IEBC Chairman Wafula Chebukati(C) with Commissioner Dr.Roselyn Akombe(L) and CEO Ezra Chiloba address a press conference at their office in Nairobi over the ballot papers tender. (Photo: Boniface Okendo/standard)
Officials of the electoral body bent over backwards to award the Sh2.5 billion ballot paper tender to the Dubai firm, raising fresh questions on the motivation.
It now emerges that Kenyans may be paying more than double the prices paid for a single ballot paper in both Uganda and Tanzania.
A review of the actions of the Independent Electoral and Boundaries Commission (IEBC) indicates that Al Ghurair may have been a favourite bidder from the start.
Al Ghurair was the only firm that was considered to have the capacity to deliver the voting material since the tender was initially floated, and it almost miraculously survived every hurdle since October last year.
The award has raised a political storm in the past week with accusations and counter-accusations now threatening the upcoming polls after the Opposition coalition promised to challenge the tender award in court.
Jubilee Party has defended the IEBC’s award, saying the Opposition was rooting for an unsuccessful South African bidder. Its Secretary General Raphael Tuju said the Al Ghurair official who visited Kenya did so in his personal capacity as a member of the Dubai Chamber of Commerce.
Yesterday, Paarl Media, the South African firm dragged into the saga by Jubilee as being fronted by NASA presidential candidate Raila Odinga to clinch the tender denied ever meeting him.

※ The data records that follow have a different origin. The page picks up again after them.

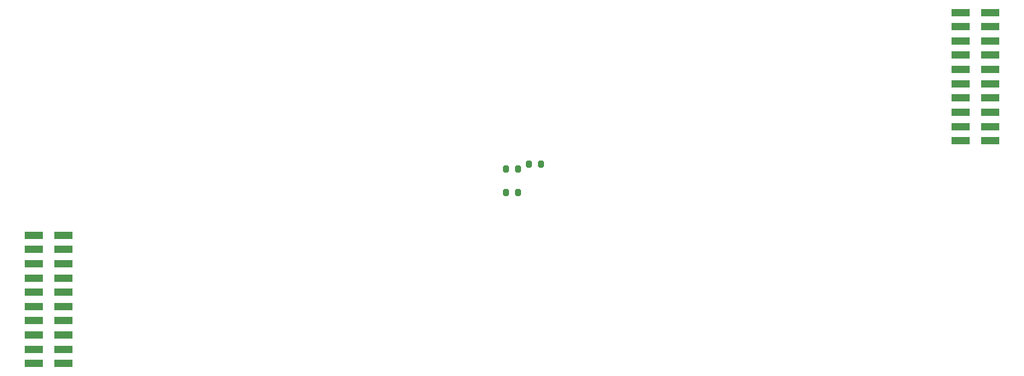
<source format=gbr>
%TF.GenerationSoftware,KiCad,Pcbnew,7.0.11-rc3*%
%TF.CreationDate,2025-03-16T23:24:32+08:00*%
%TF.ProjectId,BQ79616_BMS_14Ch,42513739-3631-4365-9f42-4d535f313443,V1.2*%
%TF.SameCoordinates,Original*%
%TF.FileFunction,Paste,Bot*%
%TF.FilePolarity,Positive*%
%FSLAX46Y46*%
G04 Gerber Fmt 4.6, Leading zero omitted, Abs format (unit mm)*
G04 Created by KiCad (PCBNEW 7.0.11-rc3) date 2025-03-16 23:24:32*
%MOMM*%
%LPD*%
G01*
G04 APERTURE LIST*
G04 Aperture macros list*
%AMRoundRect*
0 Rectangle with rounded corners*
0 $1 Rounding radius*
0 $2 $3 $4 $5 $6 $7 $8 $9 X,Y pos of 4 corners*
0 Add a 4 corners polygon primitive as box body*
4,1,4,$2,$3,$4,$5,$6,$7,$8,$9,$2,$3,0*
0 Add four circle primitives for the rounded corners*
1,1,$1+$1,$2,$3*
1,1,$1+$1,$4,$5*
1,1,$1+$1,$6,$7*
1,1,$1+$1,$8,$9*
0 Add four rect primitives between the rounded corners*
20,1,$1+$1,$2,$3,$4,$5,0*
20,1,$1+$1,$4,$5,$6,$7,0*
20,1,$1+$1,$6,$7,$8,$9,0*
20,1,$1+$1,$8,$9,$2,$3,0*%
G04 Aperture macros list end*
%ADD10R,2.580000X1.000000*%
%ADD11RoundRect,0.200000X0.200000X0.275000X-0.200000X0.275000X-0.200000X-0.275000X0.200000X-0.275000X0*%
%ADD12RoundRect,0.200000X-0.200000X-0.275000X0.200000X-0.275000X0.200000X0.275000X-0.200000X0.275000X0*%
G04 APERTURE END LIST*
D10*
%TO.C,J2*%
X217085000Y-69750000D03*
X212915000Y-69750000D03*
X217085000Y-71750000D03*
X212915000Y-71750000D03*
X217085000Y-73750000D03*
X212915000Y-73750000D03*
X217085000Y-75750000D03*
X212915000Y-75750000D03*
X217085000Y-77750000D03*
X212915000Y-77750000D03*
X217085000Y-79750000D03*
X212915000Y-79750000D03*
X217085000Y-81750000D03*
X212915000Y-81750000D03*
X217085000Y-83750000D03*
X212915000Y-83750000D03*
X217085000Y-85750000D03*
X212915000Y-85750000D03*
X217085000Y-87750000D03*
X212915000Y-87750000D03*
%TD*%
D11*
%TO.C,TH8*%
X150825000Y-95000000D03*
X149175000Y-95000000D03*
%TD*%
D12*
%TO.C,R55*%
X149175000Y-91750000D03*
X150825000Y-91750000D03*
%TD*%
D11*
%TO.C,R63*%
X154025000Y-91000000D03*
X152375000Y-91000000D03*
%TD*%
D10*
%TO.C,J3*%
X87085000Y-101000000D03*
X82915000Y-101000000D03*
X87085000Y-103000000D03*
X82915000Y-103000000D03*
X87085000Y-105000000D03*
X82915000Y-105000000D03*
X87085000Y-107000000D03*
X82915000Y-107000000D03*
X87085000Y-109000000D03*
X82915000Y-109000000D03*
X87085000Y-111000000D03*
X82915000Y-111000000D03*
X87085000Y-113000000D03*
X82915000Y-113000000D03*
X87085000Y-115000000D03*
X82915000Y-115000000D03*
X87085000Y-117000000D03*
X82915000Y-117000000D03*
X87085000Y-119000000D03*
X82915000Y-119000000D03*
%TD*%
M02*

</source>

Ben Sachs, Business Development Manager of Paarl Media, claimed he never met Raila or any Opposition leader to seek help in securing the printing contract.
“It is all lies,” Sachs said when contacted by the Saturday Standard. “I have never met Raila Odinga as I have read in the news.”
He said he was only in Kenya in November last year for 12 days, when his firm appealed the decision to award the deal to Al Ghurair at the Public Procurement Administrative Review Board (PPOA) but left after losing the case.
“I can produce my passport and it can show that I was in Kenya only in November last year and not 2015,” he said. National Assembly Majority Leader Aden Duale had also claimed that Raila had flown to South Africa to meet Sachs and his team where the Opposition chief was promised Sh1 billion funding for his campaign. Duale is yet to back his claim.
And in a fresh twist to the controversy, the Opposition coalition said it would be moving to court to seek a reversal of the printing contract awarded to Al Ghurair by the IEBC.
NASA principals Moses Wetang’ula and Musalia Mudavadi said that they had more information to show the tender was awarded courtesy of the Government’s influence, a proposition that they were ready to defend in court.
“We will ensure that Al Ghurair does not do the (printing) work because they did not win the tender in a fair way,” said Wetang’ula.
Mr Mudavadi claimed that the IEBC was not prepared to deliver a free, fair and credible election.
On Thursday, another presidential candidate had urged the IEBC to cancel the tender given the level of mistrust they had with the firm.
Third Way presidential candidate Ekuru Aukot said the party will write to the United Nations inviting them to prepare to possibly run the election since they no longer trust the IEBC. But on the campaign trail, President Kenyatta and his deputy hit at the Opposition’s stance on the matter maintaining that they want to derail the elections which are now slightly more than 50 days away.
“We know they are now scared of facing us in the August election,” he said in Bomet. “Now they are planning on how they can get us back to a government of nusu mkate. We want to tell them that the election dates will not be moved and we will beat them even if a firm of their choice prints the ballot papers,” said the head of state.
IEBC has defended its award, saying Al Ghurair has been delivering voting material used in the past by-elections since 2014. The contract negotiations between the IEBC and Al Ghurair were conducted by CEO Ezra Chiloba and Lakshman Ganapathy on behalf of Al Ghurair. The sequence of events surrounding the procurement process, including battles in the Public Procurement Administrative Review Board (PPARB), fueled the claims of bribery as claimed by the Opposition.
Al Ghurair was selected through single-sourcing last week following massive delays occasioned by court cases, twice at the High Court and at the Court of Appeal. IEBC first awarded Al Ghurair the tender for the supply and delivery for ballot papers, declaration forms and result declaration forms in October last year, before one bidder challenged the fairness contract.
It would mark the start of a roller-coaster of events that have culminated in the selection of Al Ghurair in a largely opaque manner.